About this task: The records beneath should be printed exactly, and the pictures are to be left out.

##### Data extracts #####

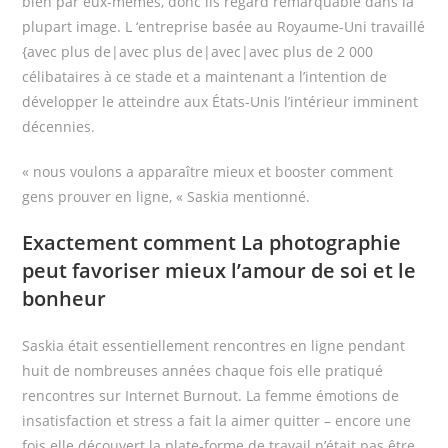
bien par eux-mêmes, donc ils regard remarquable dans la
plupart image. L ‘entreprise basée au Royaume-Uni travaillé
{avec plus de|avec plus de|avec|avec plus de 2 000
célibataires à ce stade et a maintenant a l’intention de
développer le atteindre aux États-Unis l’intérieur imminent
décennies.
« nous voulons a apparaître mieux et booster comment
gens prouver en ligne, « Saskia mentionné.
Exactement comment La photographie
peut favoriser mieux l’amour de soi et le
bonheur
Saskia était essentiellement rencontres en ligne pendant
huit de nombreuses années chaque fois elle pratiqué
rencontres sur Internet Burnout. La femme émotions de
insatisfaction et stress a fait la aimer quitter – encore une
fois elle découvert la plate-forme de travail n’était pas être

#####

The answer:
bien par eux-mêmes, donc ils regard remarquable dans la
plupart image. L ‘entreprise basée au Royaume-Uni travaillé
{avec plus de|avec plus de|avec|avec plus de 2 000
célibataires à ce stade et a maintenant a l’intention de
développer le atteindre aux États-Unis l’intérieur imminent
décennies.
« nous voulons a apparaître mieux et booster comment
gens prouver en ligne, « Saskia mentionné.
Exactement comment La photographie
peut favoriser mieux l’amour de soi et le
bonheur
Saskia était essentiellement rencontres en ligne pendant
huit de nombreuses années chaque fois elle pratiqué
rencontres sur Internet Burnout. La femme émotions de
insatisfaction et stress a fait la aimer quitter – encore une
fois elle découvert la plate-forme de travail n’était pas être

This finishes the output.